> [YOUR GOAL]
The answer must be every line from the entries below that includes "ring".

---------- TASK DATA ----------

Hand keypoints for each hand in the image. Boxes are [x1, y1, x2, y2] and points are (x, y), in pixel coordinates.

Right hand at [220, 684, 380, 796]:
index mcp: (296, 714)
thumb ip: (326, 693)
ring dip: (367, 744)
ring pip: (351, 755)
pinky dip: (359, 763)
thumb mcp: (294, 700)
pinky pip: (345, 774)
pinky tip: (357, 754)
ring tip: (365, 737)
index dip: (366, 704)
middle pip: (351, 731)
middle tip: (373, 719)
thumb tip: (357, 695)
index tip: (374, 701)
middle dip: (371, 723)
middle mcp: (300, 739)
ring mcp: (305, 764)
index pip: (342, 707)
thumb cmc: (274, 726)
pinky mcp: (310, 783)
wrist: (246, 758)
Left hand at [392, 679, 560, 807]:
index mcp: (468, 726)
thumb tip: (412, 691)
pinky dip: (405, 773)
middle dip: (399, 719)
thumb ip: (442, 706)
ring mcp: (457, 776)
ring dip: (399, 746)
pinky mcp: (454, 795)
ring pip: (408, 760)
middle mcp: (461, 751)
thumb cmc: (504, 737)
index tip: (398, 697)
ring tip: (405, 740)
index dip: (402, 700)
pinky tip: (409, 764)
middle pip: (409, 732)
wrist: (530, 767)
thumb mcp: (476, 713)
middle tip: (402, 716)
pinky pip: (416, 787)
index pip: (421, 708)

----------
---------- TASK DATA ----------

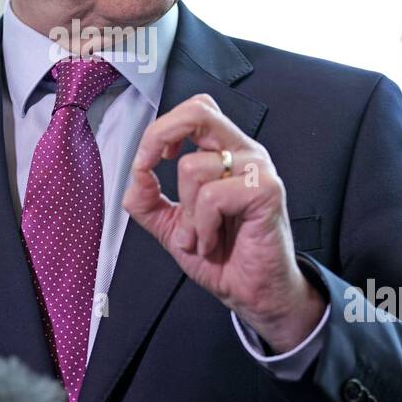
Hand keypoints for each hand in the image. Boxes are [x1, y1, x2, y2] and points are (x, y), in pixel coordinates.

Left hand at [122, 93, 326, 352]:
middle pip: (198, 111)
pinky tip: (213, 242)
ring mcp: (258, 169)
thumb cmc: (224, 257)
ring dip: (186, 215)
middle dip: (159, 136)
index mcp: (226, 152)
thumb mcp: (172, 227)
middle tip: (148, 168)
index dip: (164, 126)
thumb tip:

----------

> [TASK OUTPUT]
ring dip: (367, 744)
ring pip: (351, 755)
ring tip: (365, 737)
ring mcp: (305, 764)
ring mcp: (457, 776)
ring dip: (399, 746)
ring pip: (408, 760)
ring tip: (405, 740)
ring mcp: (258, 169)
ring dip: (186, 215)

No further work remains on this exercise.